Use Two Mac Displays to Maximize Your Productivity, Even on the Road

Dr. Mac’s Rants & Raves
Episode #162

 

You’ve probably figured out by now that I’m obsessed with personal productivity when using my Macs and iDevices, and as a result spend an inordinate amount of time looking for ways to perform tasks better, faster, or more elegantly. I like to think of it as “working smarter.”

Long ago I determined that the number one productivity booster on my Mac was screen real estate. So, for as long as I can remember I’ve used 2 displays with whatever Mac sat on (or under) my desk. For a while I even had a three monitor setup, but while adding the second monitor made a huge difference in my productivity, adding a third one didn’t help that much and took up a lot of desk space.

So while I’m uber-productive when I work at home with my dual-monitor system, the issue has always been with travel (and I travel a lot). Being restricted to a single screen (my MacBook Air’s cramped 13-inch non-Retina display) just plain slows me down. With two displays I can arrange five, six, or more windows from different apps and switch among them with abandon; when I’m limited to the MacBook Air’s built-in display, windows cover windows and everything gets stacked up in a jumble, taking more time and effort to find the window I need.

I tried a couple of cheap USB “travel displays” but they were too bulky and heavy. So, for years I’ve suffered with a single display when I was on the road. Then I found Duet Display ($15.99 in the iTunes App Store), which turns almost any iPad or iPhone into an external display for your Mac. I had tried apps that let you use your iPad as a second screen via Wi-Fi, but while they all worked, none of them worked well enough to use regularly. Watching a video rarely worked on them and there was often a noticeable lag between moving the mouse (or finger on the trackpad) and what I saw on the screen.

Duet Display, developed by ex-Apple engineers, eschews Wi-Fi. Instead, you connect your iDevice to your Mac with the same USB cable (Lightning or Dock Connector) you would use to charge or sync your device. Then, just launch the free Duet Display app on your Mac; launch the Duet Display app on your iPad; and in seconds your iPad turns into an external display for your Mac.   

Dr. Mac with Duet Display

Duet Display more than doubles my available screen space.

And it behaves like any other Mac display.

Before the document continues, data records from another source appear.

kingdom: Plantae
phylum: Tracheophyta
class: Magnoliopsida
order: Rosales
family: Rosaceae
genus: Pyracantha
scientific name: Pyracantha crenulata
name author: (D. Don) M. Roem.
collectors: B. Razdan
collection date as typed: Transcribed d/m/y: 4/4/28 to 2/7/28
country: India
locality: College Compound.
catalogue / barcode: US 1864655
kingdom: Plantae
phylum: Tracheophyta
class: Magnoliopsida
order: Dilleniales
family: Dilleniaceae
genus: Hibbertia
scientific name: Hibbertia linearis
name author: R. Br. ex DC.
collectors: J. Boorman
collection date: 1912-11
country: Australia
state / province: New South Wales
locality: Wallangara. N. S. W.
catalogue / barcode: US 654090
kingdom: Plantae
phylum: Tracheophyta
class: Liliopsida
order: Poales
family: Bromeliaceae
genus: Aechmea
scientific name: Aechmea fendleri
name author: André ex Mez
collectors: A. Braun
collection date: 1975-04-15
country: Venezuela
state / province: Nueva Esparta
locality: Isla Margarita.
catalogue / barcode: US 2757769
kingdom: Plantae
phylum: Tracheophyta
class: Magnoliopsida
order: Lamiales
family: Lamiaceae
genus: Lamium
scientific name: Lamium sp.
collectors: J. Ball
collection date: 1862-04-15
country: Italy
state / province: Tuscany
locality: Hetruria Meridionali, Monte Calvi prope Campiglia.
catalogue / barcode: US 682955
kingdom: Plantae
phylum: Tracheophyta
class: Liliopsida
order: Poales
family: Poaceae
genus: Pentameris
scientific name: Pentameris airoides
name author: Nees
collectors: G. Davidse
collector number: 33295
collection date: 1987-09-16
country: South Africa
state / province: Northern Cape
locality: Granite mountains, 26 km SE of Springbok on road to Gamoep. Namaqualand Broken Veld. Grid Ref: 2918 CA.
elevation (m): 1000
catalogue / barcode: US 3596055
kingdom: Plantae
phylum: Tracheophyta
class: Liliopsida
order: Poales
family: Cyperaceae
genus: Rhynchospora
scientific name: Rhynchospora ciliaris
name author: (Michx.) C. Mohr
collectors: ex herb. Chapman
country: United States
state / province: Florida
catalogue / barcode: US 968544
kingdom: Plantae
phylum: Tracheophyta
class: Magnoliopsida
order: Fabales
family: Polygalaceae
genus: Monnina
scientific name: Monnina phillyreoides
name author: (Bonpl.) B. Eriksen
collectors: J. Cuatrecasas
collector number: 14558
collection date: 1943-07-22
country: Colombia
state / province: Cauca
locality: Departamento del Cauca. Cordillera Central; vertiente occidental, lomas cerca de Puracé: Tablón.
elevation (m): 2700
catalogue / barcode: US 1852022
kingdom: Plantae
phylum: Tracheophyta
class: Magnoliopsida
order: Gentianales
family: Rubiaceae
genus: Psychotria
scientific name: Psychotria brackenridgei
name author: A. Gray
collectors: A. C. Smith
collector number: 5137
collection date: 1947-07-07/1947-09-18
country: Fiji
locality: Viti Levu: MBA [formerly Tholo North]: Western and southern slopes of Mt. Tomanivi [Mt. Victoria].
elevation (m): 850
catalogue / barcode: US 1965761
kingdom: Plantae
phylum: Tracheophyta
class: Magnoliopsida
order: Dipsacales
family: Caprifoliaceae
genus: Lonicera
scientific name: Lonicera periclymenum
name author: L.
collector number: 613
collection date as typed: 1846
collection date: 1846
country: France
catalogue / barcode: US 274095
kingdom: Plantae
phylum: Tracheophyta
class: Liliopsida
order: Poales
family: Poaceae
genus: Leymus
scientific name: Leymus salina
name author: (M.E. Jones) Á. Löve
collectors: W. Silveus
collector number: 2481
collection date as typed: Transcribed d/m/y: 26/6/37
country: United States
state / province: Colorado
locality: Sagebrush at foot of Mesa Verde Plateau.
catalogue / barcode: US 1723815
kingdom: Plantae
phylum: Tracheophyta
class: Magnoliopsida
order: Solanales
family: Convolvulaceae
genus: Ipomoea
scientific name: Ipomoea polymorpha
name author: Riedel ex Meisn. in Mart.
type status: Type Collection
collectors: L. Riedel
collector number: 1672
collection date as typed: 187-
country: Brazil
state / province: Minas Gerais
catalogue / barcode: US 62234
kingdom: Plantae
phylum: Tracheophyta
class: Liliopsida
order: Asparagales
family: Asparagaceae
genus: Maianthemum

You can use the Displays System Preferences pane to change resolution or display placement (left, right, above, and below the main monitor), or use the handy Duet Display menu to tweak these and other settings (like frame rate, performance, graphics card, and more).

Dr. Mac with Duet Display

And Duet Display behaves just like any other external monitor.   

Actually, it behaves better than most other external monitors — in addition to responding to your Mac mouse or trackpad, you can also use your finger directly on the screen to interact with your Mac applications by touch! And, for those fortunate enough to have an iPad Air 2 or iPad Pro, you can choose to use your iPad in "hybrid mode," allocating two-thirds of the screen to the Mac and one third to your favorite split-screen iOS app.

Duet Display on iPad Pro with Hybrid Mode

This iPad screen shot shows the Mac Photo Booth window on the left and the iPad Mail app on the right.

At $15.99 Duet Display sounds pricey for an iOS app. But to me, it’s been worth every penny. What else would make me almost as productive on the road as I am at home for less than the price of a good lunch? These days, anywhere my MacBook Air goes my iPad goes as well.